It’s all downhill from there, with President Obama later implying that the United States hasn’t been respectful in its treatment of the Muslim world: “Now, my job is to communicate the fact that the United States has a stake in the well-being of the Muslim world, that the language we use has to be a language of respect.”
He also implied that the American people have a prejudiced view of Muslims, owing to the attacks of September 11, and therefore do not understand the Muslim world: “My job is to communicate to the American people that the Muslim world is filled with extraordinary people who simply want to live their lives and see their children live better lives.”
But what should be of utmost concern to Americans is the way Obama redefined the priorities of the president:
And I think that what you will see over the next several years is that I’m not going to agree with everything that some Muslim leader may say, or what’s on a television station in the Arab world—but I think that what you'll see is somebody who is listening, who is respectful, and who is trying to promote the interests not just of the United States, but also ordinary people who right now are suffering from poverty and a lack of opportunity. I want to make sure that I’m speaking to them, as well.

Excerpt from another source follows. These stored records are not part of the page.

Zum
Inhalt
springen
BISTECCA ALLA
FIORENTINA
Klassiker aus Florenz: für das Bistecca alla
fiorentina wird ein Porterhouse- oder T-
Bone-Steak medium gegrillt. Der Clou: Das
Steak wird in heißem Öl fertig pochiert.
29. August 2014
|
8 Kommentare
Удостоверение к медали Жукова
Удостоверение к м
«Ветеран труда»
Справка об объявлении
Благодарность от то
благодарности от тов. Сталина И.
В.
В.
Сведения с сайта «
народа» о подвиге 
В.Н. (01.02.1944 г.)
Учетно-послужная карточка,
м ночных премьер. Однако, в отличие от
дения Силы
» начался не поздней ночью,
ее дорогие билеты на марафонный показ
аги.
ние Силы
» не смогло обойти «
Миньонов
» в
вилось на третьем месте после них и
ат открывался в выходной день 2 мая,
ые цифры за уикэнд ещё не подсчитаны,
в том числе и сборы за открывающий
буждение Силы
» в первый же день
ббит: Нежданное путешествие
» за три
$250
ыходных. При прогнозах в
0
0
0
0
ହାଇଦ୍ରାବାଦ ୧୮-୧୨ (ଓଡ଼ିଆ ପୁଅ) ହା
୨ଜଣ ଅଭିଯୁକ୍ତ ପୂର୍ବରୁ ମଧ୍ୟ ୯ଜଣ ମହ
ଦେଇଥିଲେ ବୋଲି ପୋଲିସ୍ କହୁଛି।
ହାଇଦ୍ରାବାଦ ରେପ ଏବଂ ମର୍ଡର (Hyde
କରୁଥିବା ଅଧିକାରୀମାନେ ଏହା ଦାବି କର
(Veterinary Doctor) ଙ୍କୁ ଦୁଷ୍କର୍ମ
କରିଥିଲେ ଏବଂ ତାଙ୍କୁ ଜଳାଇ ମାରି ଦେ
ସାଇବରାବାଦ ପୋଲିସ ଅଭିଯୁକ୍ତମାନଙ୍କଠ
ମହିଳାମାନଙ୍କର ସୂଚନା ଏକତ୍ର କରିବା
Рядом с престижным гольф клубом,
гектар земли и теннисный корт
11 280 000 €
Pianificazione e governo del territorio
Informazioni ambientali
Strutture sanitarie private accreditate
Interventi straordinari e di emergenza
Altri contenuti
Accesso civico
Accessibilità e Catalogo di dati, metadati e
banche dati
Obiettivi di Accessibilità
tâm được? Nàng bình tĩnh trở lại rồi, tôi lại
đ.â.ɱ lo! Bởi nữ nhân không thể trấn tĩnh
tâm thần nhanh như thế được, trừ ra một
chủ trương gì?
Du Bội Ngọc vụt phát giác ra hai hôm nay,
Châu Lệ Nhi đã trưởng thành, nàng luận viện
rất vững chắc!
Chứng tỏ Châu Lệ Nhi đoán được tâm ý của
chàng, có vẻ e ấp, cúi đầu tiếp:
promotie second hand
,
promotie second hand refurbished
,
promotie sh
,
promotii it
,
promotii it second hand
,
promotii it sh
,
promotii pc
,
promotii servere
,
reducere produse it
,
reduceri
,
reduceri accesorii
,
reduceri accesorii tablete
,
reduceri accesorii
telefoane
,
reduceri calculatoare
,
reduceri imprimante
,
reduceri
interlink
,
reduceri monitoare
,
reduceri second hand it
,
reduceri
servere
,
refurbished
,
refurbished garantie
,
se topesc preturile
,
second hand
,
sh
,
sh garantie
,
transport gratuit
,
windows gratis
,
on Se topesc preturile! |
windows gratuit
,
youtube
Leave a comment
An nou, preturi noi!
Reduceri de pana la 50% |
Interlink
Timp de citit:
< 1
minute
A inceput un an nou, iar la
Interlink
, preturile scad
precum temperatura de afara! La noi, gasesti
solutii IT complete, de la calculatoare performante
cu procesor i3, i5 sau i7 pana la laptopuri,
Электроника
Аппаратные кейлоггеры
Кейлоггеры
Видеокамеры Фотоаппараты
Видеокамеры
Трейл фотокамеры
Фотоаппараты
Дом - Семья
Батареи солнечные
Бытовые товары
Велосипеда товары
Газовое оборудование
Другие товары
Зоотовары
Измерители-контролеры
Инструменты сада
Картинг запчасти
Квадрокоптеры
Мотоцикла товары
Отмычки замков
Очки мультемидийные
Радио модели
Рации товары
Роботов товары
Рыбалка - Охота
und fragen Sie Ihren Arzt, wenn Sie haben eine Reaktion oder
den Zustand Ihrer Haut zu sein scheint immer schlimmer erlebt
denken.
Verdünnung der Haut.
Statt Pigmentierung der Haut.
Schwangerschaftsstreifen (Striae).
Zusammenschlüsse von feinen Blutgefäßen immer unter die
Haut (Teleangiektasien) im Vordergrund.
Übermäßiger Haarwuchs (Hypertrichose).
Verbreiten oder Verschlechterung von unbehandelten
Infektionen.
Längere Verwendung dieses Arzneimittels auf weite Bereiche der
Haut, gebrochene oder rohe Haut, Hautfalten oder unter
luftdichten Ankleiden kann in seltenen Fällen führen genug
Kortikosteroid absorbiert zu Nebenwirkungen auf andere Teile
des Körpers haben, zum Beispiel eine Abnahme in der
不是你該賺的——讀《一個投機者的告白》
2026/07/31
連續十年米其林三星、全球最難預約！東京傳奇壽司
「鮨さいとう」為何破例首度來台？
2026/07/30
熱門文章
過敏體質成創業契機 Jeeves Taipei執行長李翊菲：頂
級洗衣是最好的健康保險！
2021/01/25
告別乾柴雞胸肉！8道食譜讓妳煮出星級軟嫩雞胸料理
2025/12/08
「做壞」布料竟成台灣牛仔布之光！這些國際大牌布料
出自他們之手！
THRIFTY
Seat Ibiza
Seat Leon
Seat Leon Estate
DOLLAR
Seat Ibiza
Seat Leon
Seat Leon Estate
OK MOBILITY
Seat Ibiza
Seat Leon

Obama believes that equal to the interests of the United States, the president must also promote the interests of “ordinary people” in the Muslim world. This is a radical departure from the president’s oath to “preserve, protect, and defend the Constitution of the United States.” The president isn’t the president of the world, or even limited constituencies within the world. He is President of the United States—and nothing is equal to his constitutional responsibilities to the people of this country.
President Obama seems to think himself uniquely qualified to address the Muslim world because he has lived among them: “I have Muslim members of my family. I have lived in Muslim countries … the largest one, Indonesia.”
Some have even questioned whether or not he is—or at least was—one of them. When his Muslim father enrolled him in school in Indonesia he recorded Barack’s religion as “Islam.” In an interview with ABC’s George Stephanopoulos during the campaign Obama referred to “my Muslim faith.” The media wrote it off as “a slip of the tongue.”
Throughout his campaign for president Obama insisted that he was a Christian, and the American people took him at his word. But so what if President Obama really is a Muslim? America is a pluralistic society that guarantees the freedom of religion as a fundamental right. The “so what” may have just been answered in this interview.
After hearing the American president speak in negative tones about his country to the largest Arab television audience in the world, it is fair to ask whether or not this president really sees protecting the interests of his country as his first priority.
Is it possible that Obama’s haste to speak with the Muslim world has more to do with his affinity with them than it does America’s supposed marred image among them? The Al Arabiya interview leaves one wondering if Obama’s foreign policy isn’t influenced by a view that it is somehow he and Muslims against the United States.